Mythbusting Mondays: Is MSG safe or dangerous? Here are the effects of ajinomoto on health
Quick, what’s the one cooking ingredient that comes to food safety? Around half of you out there have probably thought of monosodium glutamate (MSG). Today, we answer that much-asked question: Is MSG safe?
Yes, there are many rumours that this food additive affects the health adversely. One common thread in all is the Chinese Restaurant Syndrome. It is characterised by a feeling of bloatedness and nausea after eating Chinese food.
The needle of blame almost always points to MSG. However, the truth is no scientific study has been able to conclusively show that MSG is bad for health.
What is MSG?
Monosodium glutamate or MSG, as the name suggests, is a salt of sodium. It is also known as ajinomoto, after the Japanese firm Ajinomoto, which produces it on a mass scale.
To be a little more technical, it is the salt form of the amino acid known as glutamic acid. And glutamic acid occurs naturally in the human body and many foods.
It is used as a food additive to give dishes that typical Umami or meaty taste. And although that glutamate bears a resemblance to gluten, MSG does not contain gluten.
A person with Celiac disease — one of whose symptoms is gluten allergy — may have an allergic reaction to soy sauce. However, that reaction is to the wheat component of the sauce — which contains gluten — and not to MSG.
Is MSG safe?
While we can argue ad nauseam as to whether MSG is safe or not, let the experts weigh in here. And we are talking about experts at the US Food and Drug Administration (USFDA).
The official USFDA page for MSG says the organisation views its addition to food as “generally recognized as safe.” It adds: “Although many people identify themselves as sensitive to MSG, in studies with such individuals given MSG or a placebo, scientists have not been able to consistently trigger reactions.”

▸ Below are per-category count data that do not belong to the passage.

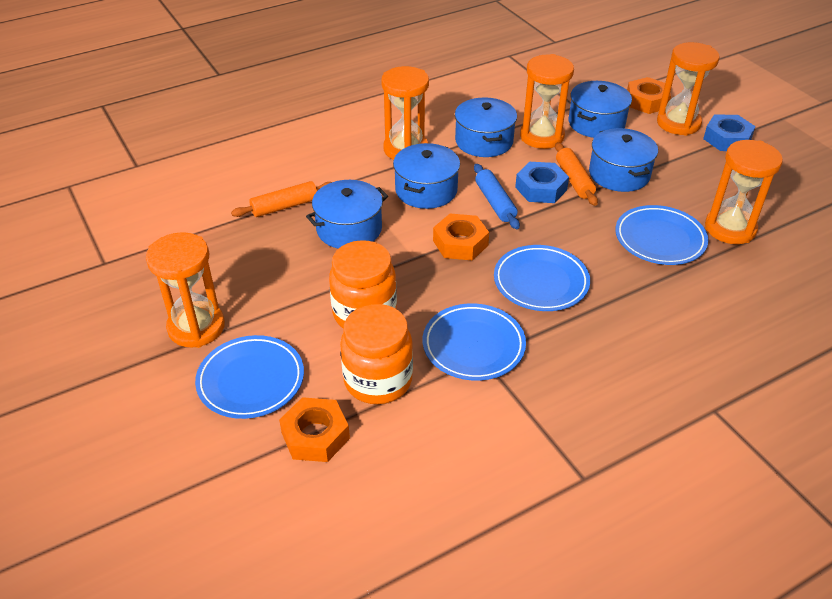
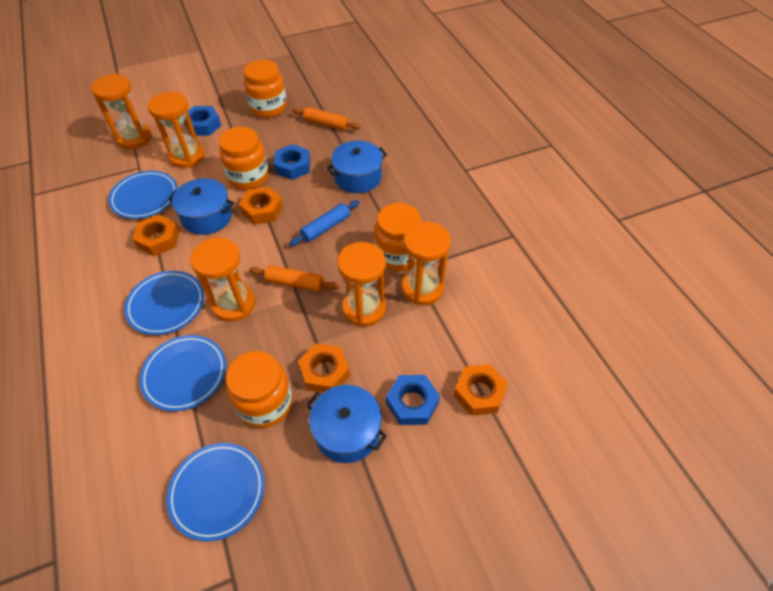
blue nut: [515,162,569,203] [703,115,756,151] = 2 -> [184,106,221,136] [274,144,310,180] [386,375,440,425] = 3
blue pot: [306,180,388,249] [393,143,460,209] [455,98,517,157] [569,81,632,138] [589,128,658,192] = 5 -> [168,178,234,235] [306,385,387,463] [327,141,387,193] = 3
orange jar: [329,240,397,329] [340,304,413,404] = 2 -> [219,127,269,190] [226,351,293,428] [244,60,287,118] [374,203,421,271] = 4
orange nut: [279,397,350,462] [433,214,489,260] [627,77,671,114] = 3 -> [133,214,179,256] [239,186,283,225] [298,344,350,393] [454,364,508,416] = 4

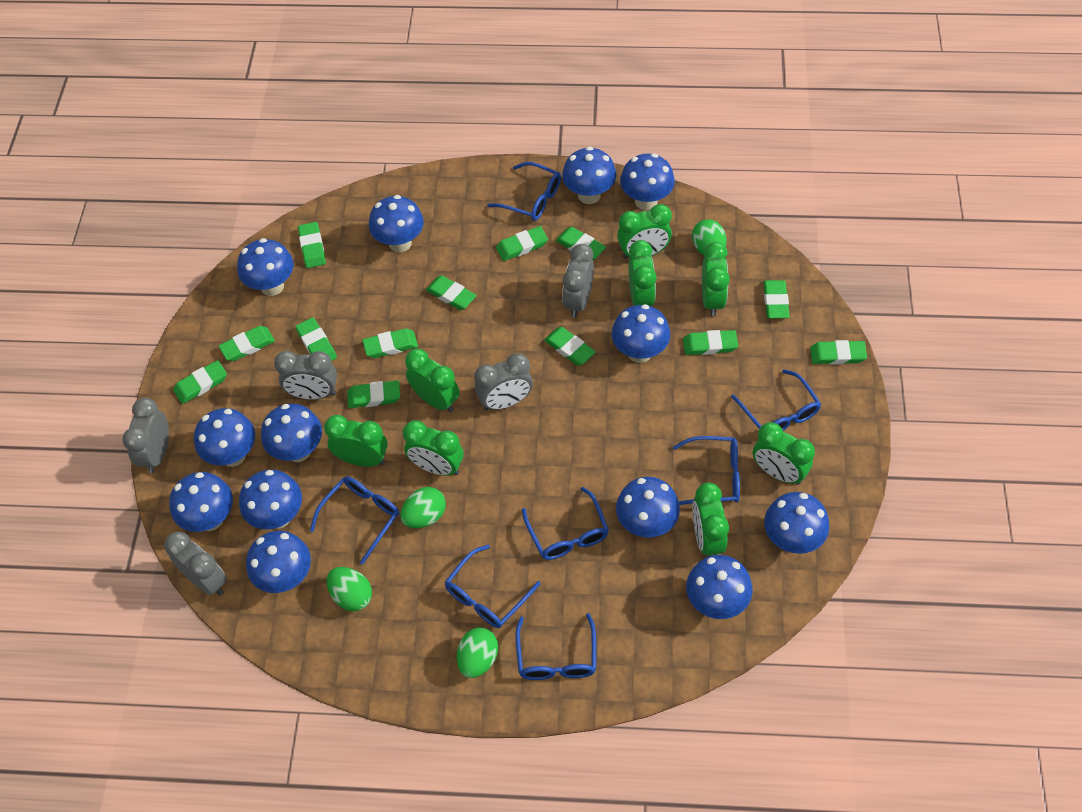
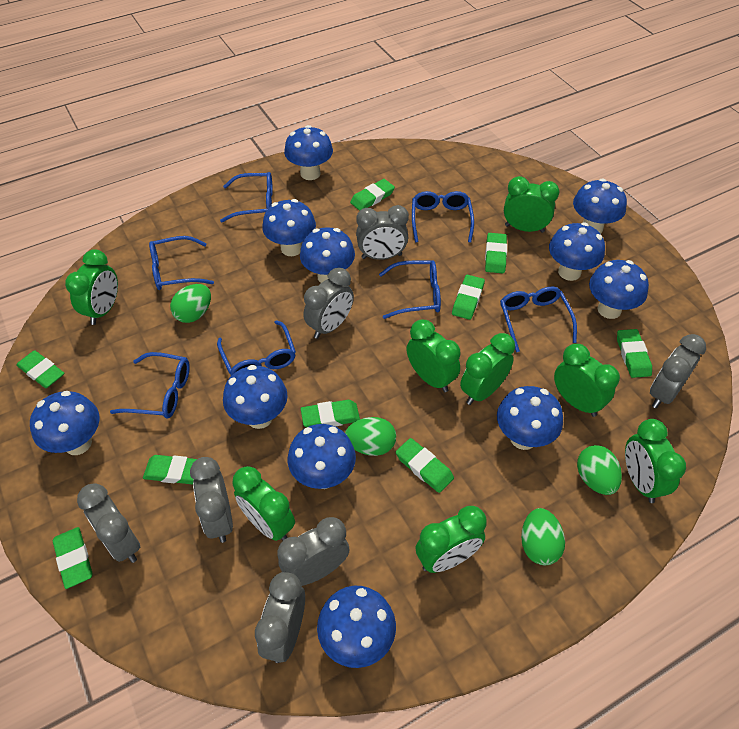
blue mushroom: [169,472,233,532] [194,408,255,467] [237,238,294,296] [239,469,302,529] [246,531,311,593] [261,404,322,462] [369,195,424,252] [562,147,616,204] [612,304,670,363] [616,477,680,538] [620,153,675,210] [686,555,753,619] [764,492,829,554] = 13 -> [30,391,100,455] [223,365,288,429] [262,199,316,256] [284,125,333,180] [288,424,356,489] [300,227,355,283] [317,586,396,668] [497,386,563,450] [549,222,605,281] [573,179,627,234] [589,260,649,319] = 11
green eraser: [173,360,227,404] [219,326,275,361] [295,318,337,361] [298,222,326,268] [347,381,400,408] [362,328,418,358] [426,275,476,310] [496,226,548,261] [544,327,595,365] [556,227,606,260] [683,330,738,355] [763,280,790,318] [810,340,867,365] = 13 -> [17,350,64,388] [53,527,93,589] [143,455,197,484] [301,400,360,427] [350,179,395,211] [396,438,454,493] [452,275,485,320] [485,233,507,273] [617,329,652,378] = 9
grey clock: [122,398,169,473] [164,531,227,596] [274,351,337,400] [474,353,533,410] [562,244,594,318] = 5 -> [77,484,140,563] [190,457,233,543] [255,572,305,663] [277,517,349,586] [303,268,354,339] [356,205,409,260] [650,334,706,408] = 7

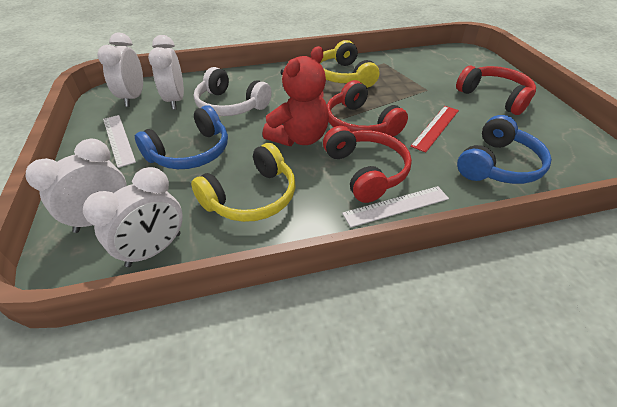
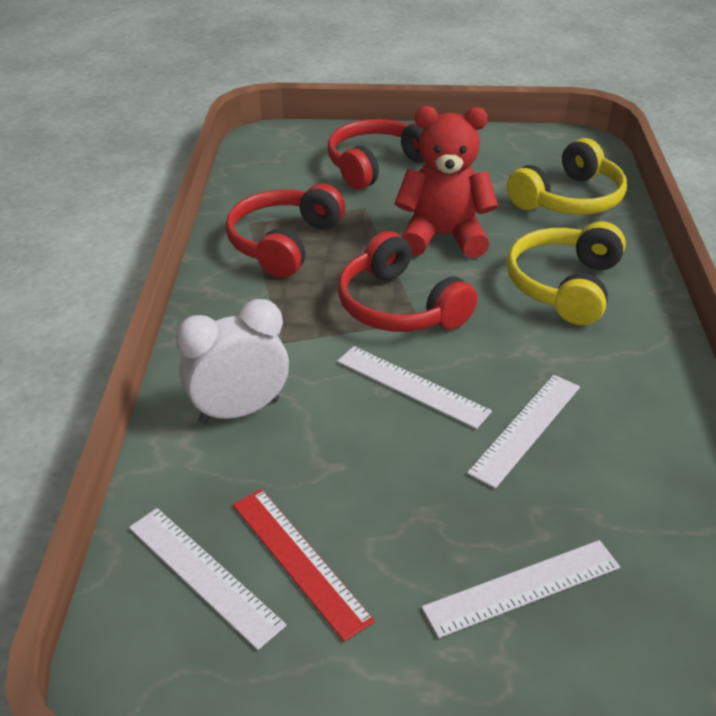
blue headphones: [135,105,228,169] [457,115,552,184] = 2 -> none = 0
white clock: [26,139,127,233] [83,167,183,267] [97,33,143,107] [148,35,184,110] = 4 -> [176,299,289,424] = 1
white headphones: [194,67,271,116] = 1 -> none = 0
white ruler: [103,115,136,168] [342,186,449,227] = 2 -> [129,508,287,650] [337,346,492,429] [421,540,620,638] [467,375,580,489] = 4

But what about Chinese Restaurant Syndrome? The USFDA says: “Over the years, FDA has received reports of symptoms such as headache and nausea after eating foods containing MSG. However, we were never able to confirm that the MSG caused the reported effects.”
It adds: “These adverse event reports helped trigger FDA to ask the independent scientific group Federation of American Societies for Experimental Biology (FASEB) to examine the safety of MSG in the 1990s. FASEB’s report concluded that MSG is safe.
“The FASEB report identified some short-term, transient, and generally mild symptoms, such as headache, numbness, flushing, tingling, palpitations, and drowsiness that may occur in some sensitive individuals who consume 3 grams or more of MSG without food.
“However, a typical serving of a food with added MSG contains less than 0.5 grams of MSG. Consuming more than 3 grams of MSG without food at one time is unlikely.”
Final verdict: Safe!
So we seem to have a consensus here on the question: Is MSG safe? The answer: YES!
In case you need more proof, let’s turn to the USFDA again, which says the glutamate is MSG and that in foods are “chemically indistinguishable.” It also says: “Our bodies ultimately metabolize both sources of glutamate in the same way.”
If you need further evidence, read what the USFDA says about MSG safe limits: “An average adult consumes approximately 13 grams of glutamate each day from the protein in food, while intake of added MSG is estimated at around 0.55 grams per day.”
All in all, MSG is clearly safe for consumption. Of course, there are limits to it, but then there are also limits to everything we can consume. After all, even water can kill you if drunk in heavy proportions, and we are not talking about drowning!